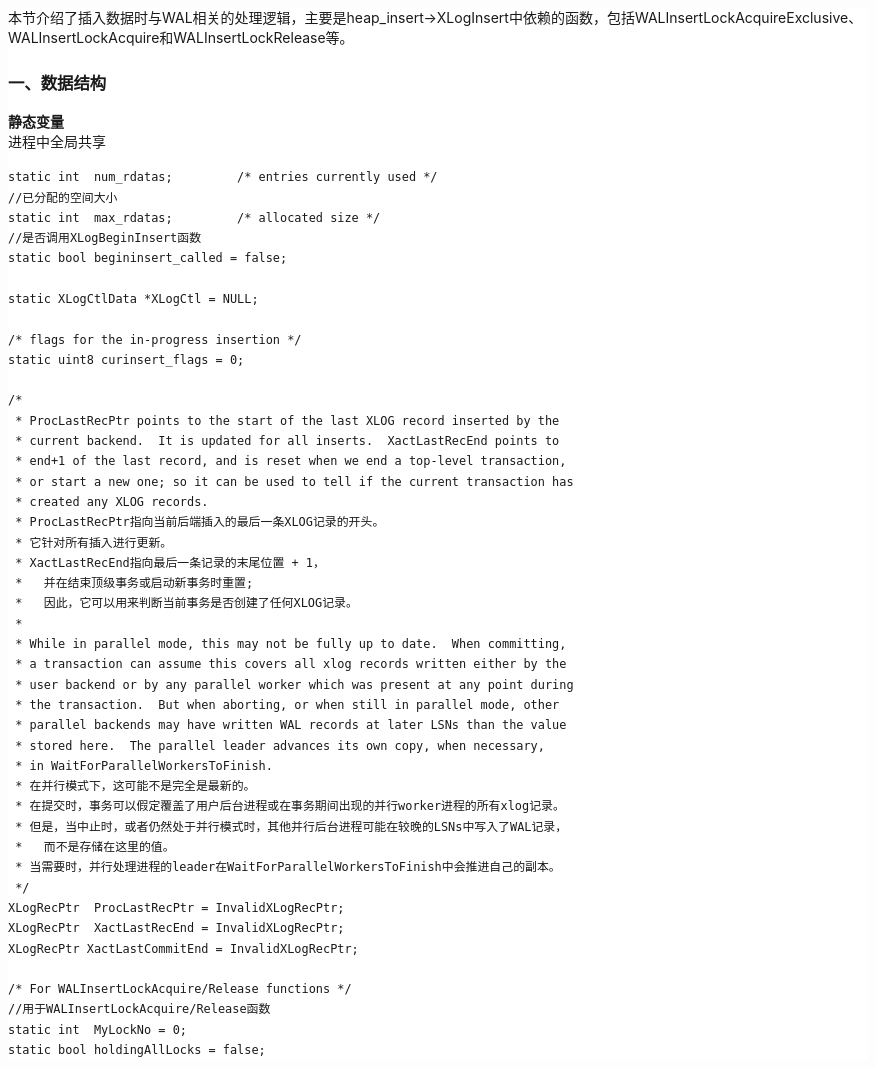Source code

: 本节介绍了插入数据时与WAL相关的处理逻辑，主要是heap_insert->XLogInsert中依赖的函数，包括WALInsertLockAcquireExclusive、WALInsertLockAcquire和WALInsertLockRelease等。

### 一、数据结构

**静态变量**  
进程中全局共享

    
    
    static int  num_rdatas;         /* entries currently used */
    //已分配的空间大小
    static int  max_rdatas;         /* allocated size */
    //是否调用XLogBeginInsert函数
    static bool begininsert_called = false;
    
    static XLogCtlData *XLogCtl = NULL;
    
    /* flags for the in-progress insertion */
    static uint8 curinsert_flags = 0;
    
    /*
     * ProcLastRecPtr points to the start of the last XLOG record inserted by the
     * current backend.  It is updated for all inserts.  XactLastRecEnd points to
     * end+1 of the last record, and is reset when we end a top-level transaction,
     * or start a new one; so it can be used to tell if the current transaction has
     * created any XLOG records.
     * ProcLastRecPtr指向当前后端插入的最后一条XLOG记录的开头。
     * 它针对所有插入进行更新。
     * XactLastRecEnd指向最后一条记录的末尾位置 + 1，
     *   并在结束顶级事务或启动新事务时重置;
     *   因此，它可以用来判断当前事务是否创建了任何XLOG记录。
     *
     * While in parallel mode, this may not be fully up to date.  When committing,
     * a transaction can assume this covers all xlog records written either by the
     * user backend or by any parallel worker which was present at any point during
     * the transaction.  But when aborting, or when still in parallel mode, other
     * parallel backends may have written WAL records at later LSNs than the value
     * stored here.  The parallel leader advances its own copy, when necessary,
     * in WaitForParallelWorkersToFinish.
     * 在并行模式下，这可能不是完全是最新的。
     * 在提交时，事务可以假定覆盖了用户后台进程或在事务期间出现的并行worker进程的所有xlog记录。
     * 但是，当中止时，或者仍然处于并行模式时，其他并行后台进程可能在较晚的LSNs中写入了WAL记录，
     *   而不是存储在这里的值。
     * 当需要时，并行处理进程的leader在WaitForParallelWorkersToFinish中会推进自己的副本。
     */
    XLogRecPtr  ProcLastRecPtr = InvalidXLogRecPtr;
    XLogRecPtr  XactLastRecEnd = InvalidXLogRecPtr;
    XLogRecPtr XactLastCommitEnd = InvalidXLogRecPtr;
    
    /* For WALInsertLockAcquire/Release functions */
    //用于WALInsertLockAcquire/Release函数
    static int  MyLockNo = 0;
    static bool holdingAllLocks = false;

*****

* _Task statement_: Look over the listing above and copy each line that contains "XLogRecPtr".

* _Reply to the task_:
    XLogRecPtr  ProcLastRecPtr = InvalidXLogRecPtr;
    XLogRecPtr  XactLastRecEnd = InvalidXLogRecPtr;
    XLogRecPtr XactLastCommitEnd = InvalidXLogRecPtr;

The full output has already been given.